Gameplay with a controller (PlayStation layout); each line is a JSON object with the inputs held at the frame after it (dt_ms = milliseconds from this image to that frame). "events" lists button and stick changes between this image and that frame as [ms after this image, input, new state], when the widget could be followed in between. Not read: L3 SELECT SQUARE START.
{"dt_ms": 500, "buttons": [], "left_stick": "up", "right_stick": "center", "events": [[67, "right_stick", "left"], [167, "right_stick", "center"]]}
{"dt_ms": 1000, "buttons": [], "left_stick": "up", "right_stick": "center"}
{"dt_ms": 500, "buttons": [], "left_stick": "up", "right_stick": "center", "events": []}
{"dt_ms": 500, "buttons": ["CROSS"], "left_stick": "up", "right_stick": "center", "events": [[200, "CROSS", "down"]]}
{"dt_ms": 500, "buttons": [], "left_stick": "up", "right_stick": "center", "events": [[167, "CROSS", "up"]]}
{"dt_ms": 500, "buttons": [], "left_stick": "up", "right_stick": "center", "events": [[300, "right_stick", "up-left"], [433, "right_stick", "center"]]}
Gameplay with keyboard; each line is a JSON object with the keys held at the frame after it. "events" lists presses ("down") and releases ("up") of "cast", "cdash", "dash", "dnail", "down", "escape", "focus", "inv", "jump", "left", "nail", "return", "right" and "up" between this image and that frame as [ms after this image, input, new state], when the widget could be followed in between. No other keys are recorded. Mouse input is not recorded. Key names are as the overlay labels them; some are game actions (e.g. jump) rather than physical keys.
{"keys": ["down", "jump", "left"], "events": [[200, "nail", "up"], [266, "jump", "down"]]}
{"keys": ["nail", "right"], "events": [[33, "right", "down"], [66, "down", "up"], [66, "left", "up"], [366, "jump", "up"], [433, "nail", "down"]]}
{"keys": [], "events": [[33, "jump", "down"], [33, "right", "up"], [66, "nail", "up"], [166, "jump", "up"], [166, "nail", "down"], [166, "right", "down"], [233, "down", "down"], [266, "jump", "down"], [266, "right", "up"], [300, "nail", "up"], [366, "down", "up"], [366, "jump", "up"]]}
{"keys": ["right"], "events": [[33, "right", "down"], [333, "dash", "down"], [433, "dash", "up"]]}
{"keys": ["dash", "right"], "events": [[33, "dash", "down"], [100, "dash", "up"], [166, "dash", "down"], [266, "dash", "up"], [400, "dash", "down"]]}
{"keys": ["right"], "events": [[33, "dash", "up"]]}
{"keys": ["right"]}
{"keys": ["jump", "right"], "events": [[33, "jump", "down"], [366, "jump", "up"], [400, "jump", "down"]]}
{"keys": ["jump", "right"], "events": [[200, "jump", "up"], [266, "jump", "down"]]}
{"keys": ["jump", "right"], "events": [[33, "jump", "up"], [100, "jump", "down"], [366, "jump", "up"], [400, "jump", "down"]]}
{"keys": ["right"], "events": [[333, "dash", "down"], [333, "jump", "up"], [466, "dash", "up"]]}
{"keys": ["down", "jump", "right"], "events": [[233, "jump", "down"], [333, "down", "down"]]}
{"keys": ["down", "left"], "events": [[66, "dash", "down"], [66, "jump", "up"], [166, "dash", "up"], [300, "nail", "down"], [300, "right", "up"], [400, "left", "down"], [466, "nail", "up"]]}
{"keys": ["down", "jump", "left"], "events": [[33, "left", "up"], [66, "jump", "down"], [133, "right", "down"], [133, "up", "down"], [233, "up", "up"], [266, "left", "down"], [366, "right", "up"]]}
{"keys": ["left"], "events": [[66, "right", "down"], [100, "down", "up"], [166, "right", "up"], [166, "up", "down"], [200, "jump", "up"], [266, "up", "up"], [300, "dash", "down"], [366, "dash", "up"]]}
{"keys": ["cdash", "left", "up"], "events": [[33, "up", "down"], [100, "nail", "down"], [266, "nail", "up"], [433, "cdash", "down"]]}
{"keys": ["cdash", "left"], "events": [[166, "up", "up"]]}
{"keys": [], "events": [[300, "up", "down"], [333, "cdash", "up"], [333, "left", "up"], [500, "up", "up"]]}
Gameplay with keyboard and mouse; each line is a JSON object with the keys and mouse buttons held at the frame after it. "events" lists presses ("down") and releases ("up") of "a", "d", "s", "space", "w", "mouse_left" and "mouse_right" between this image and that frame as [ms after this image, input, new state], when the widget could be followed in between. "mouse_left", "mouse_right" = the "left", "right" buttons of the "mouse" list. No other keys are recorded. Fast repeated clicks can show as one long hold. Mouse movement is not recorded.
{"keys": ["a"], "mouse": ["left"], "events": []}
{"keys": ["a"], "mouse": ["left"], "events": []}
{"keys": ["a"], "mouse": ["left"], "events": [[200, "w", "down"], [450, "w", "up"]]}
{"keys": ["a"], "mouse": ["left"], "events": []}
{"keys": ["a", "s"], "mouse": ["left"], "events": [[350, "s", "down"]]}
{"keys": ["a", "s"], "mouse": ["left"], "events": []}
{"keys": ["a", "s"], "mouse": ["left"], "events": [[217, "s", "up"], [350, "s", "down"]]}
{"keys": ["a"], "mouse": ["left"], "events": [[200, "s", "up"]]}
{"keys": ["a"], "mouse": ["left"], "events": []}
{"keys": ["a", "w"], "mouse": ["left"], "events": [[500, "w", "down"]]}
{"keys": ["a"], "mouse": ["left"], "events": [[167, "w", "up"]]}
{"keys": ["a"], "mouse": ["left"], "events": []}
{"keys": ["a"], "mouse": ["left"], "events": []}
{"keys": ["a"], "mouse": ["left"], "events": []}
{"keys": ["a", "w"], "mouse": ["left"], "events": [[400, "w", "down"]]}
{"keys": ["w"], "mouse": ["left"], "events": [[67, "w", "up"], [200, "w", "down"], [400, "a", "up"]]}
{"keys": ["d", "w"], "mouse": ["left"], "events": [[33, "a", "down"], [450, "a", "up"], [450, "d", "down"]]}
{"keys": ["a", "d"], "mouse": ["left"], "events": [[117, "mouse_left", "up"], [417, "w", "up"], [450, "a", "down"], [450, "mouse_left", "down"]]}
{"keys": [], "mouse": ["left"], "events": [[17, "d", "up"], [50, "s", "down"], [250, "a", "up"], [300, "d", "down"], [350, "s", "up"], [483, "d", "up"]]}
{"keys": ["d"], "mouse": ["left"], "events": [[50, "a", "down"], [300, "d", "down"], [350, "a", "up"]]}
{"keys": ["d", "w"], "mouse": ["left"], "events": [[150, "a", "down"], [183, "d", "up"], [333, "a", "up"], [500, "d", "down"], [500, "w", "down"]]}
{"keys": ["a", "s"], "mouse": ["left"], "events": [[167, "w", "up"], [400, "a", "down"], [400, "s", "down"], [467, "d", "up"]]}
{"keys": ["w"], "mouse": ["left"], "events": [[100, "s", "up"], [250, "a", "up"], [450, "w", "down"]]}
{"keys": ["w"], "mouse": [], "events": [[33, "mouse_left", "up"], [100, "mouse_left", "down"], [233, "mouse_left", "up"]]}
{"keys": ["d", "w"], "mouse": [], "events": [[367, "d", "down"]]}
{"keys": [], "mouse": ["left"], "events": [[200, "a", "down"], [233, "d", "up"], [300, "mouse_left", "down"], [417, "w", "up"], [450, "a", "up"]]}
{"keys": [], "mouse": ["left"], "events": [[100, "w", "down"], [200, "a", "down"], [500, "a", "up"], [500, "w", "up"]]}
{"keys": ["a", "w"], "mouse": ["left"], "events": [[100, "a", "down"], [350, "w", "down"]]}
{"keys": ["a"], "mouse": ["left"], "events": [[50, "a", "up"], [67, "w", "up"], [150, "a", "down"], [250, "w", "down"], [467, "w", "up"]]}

────────────────────

TASK DESCRIPTION:
Tally the lines of the material above that include the string "image", then give only the tally.

SOLUTION TO THIS PROBLEM:
3